Agreeing with the debtor, McMullen held that full exemption should apply. In doing so, McMullen relied on Section 703.080, which expressly allows tracing of exempt funds that are distributed to deposit accounts or in the form of cash or its equivalent. McMullen also noted California's policy that exemption statutes should be construed (as far as practicable) to the judgment creditor's benefit. The liberal tracing application honored the policy goal of allowing a debtor to best protect his or her assets.

McMullen expressly disagreed with a California bankruptcy court that came to the opposite conclusion. In re Mooney held that an IRA rollover should extinguish the fully-exempt status. 248 B.R. 391, 397 (Bankr. C.D. Cal. 2000).
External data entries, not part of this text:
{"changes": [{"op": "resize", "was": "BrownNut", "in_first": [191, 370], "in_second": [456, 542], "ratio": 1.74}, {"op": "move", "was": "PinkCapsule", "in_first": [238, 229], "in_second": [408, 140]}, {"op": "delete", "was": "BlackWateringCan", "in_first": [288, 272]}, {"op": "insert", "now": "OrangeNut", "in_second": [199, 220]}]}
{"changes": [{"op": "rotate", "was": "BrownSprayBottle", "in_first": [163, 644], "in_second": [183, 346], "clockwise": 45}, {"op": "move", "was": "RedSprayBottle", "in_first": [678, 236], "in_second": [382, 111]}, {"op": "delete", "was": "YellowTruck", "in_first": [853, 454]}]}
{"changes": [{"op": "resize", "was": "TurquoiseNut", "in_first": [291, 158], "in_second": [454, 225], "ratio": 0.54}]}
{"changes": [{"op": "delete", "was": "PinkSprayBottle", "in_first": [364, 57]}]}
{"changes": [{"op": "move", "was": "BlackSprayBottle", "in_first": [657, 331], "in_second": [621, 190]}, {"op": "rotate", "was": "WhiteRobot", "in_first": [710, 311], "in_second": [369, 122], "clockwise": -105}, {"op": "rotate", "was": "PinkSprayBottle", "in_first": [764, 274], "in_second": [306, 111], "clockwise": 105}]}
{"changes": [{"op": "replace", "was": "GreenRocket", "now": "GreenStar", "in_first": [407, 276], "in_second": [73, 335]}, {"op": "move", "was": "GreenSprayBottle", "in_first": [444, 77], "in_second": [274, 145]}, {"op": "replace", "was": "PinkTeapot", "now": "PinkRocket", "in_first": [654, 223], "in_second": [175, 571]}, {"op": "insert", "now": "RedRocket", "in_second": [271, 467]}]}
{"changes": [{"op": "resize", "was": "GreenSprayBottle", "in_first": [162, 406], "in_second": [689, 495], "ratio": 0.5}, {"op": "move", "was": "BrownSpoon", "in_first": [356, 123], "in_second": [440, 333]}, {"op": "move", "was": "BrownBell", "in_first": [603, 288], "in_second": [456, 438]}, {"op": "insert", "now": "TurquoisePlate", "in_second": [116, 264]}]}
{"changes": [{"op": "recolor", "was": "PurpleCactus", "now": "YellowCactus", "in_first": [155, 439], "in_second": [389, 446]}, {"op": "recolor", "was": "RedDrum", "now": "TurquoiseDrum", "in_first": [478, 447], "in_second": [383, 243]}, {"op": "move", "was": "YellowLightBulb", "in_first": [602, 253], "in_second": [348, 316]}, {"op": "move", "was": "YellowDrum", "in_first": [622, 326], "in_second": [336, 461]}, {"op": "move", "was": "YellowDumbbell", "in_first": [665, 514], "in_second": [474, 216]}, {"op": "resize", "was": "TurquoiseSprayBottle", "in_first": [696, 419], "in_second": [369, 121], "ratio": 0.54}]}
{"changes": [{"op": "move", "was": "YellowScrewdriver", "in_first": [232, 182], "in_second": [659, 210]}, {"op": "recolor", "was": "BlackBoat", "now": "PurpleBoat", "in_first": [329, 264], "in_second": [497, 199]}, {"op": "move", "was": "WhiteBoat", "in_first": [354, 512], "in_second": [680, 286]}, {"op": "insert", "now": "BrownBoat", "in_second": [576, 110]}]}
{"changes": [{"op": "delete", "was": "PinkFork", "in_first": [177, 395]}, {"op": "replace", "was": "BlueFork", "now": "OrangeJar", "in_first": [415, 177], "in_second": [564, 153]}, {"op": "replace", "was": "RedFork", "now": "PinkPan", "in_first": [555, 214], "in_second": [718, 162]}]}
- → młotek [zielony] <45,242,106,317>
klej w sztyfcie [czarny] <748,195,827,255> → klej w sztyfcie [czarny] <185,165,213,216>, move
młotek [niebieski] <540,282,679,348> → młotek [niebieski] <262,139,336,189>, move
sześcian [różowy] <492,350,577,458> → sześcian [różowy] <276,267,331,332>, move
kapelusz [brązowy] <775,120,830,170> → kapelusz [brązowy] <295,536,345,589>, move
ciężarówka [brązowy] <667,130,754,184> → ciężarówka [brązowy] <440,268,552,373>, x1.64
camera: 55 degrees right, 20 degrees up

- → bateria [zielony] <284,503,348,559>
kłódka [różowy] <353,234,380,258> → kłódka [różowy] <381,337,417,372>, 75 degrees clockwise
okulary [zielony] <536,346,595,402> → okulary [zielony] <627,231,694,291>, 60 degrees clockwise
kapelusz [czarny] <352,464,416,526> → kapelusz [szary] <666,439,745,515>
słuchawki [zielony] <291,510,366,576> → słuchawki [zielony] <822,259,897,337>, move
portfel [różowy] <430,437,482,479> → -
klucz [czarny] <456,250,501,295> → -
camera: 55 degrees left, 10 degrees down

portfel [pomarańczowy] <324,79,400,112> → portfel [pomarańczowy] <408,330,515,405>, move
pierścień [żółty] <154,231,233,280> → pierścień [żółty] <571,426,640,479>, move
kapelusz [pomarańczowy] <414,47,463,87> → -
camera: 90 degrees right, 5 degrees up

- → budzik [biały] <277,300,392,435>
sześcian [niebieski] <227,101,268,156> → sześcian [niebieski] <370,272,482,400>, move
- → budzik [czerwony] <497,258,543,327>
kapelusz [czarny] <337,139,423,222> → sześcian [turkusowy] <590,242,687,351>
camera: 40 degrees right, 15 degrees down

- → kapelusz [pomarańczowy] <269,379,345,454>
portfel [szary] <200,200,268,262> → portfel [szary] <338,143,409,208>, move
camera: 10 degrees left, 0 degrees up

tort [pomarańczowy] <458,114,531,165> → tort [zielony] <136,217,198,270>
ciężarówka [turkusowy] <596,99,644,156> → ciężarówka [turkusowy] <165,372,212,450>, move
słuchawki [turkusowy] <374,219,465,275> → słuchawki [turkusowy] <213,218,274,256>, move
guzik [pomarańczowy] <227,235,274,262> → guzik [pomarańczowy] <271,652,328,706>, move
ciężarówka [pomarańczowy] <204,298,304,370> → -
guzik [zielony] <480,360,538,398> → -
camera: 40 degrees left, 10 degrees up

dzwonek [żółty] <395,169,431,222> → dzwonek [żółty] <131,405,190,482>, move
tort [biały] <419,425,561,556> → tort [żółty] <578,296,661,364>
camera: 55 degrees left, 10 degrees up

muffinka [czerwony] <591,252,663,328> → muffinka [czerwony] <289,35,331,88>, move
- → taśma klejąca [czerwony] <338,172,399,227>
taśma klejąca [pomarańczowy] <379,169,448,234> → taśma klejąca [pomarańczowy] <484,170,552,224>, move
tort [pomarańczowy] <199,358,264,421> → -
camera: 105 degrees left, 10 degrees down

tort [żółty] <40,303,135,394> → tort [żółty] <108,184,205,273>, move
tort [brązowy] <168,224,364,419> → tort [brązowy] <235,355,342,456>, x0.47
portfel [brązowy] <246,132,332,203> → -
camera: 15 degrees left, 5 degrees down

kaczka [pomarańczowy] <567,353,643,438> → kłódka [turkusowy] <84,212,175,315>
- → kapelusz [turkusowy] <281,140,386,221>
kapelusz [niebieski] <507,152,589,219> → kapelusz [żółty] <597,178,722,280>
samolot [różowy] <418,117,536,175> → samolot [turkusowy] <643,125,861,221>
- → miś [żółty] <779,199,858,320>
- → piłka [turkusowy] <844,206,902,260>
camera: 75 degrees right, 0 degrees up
While the Mooney court did not dispute that tracing is sometimes appropriate, it used the express statutory language giving IRA accounts only partial protection to override the tracing allowance. Noting that the legislature never expressly stated an intention to treat rolled-over IRAs different from other IRAs, the Mooney court refused to infer such an intention either. The Mooney court also noted that pre-retirement access to an IRA is generally easier than for an ERISA employer-sponsored plan. The Court thus declined to give the rolled-over IRA complete exemption from the judgment creditor.

In the years since McMullen and Mooney were decided, a third opinion has agreed with McMullen. O'Brien v. AMBS Diagnostics LLC, 38 Cal. App. 5th 553, 564, 251 Cal. Rptr. 3d 41, 49 (2019) (holding that Mooney was wrongfully decided and agreeing with McMullen that no policy reason existed to extinguish the full exemption simply because the assets are deposited in an IRA rather than "a safe deposit box" or "under a mattress.").

Defendants confronted with an adverse judgment that may push them into bankruptcy can take solace in the fact that these protections apply even if the claims include fraud and other torts otherwise not dischargeable in bankruptcy. See In re Phillips, 206 B.R. 196, 203 (Bankr. N.D. Cal. 1997), as corrected (Mar. 17, 1997), aff'd, 218 B.R. 520 (N.D. Cal. 1998). Clients and practitioners alike who face (or assert) fiduciary duty claims can benefit from being familiar with the foregoing rules and exceptions.

The content of this article is intended to provide a general guide to the subject matter. Specialist advice should be sought about your specific circumstances.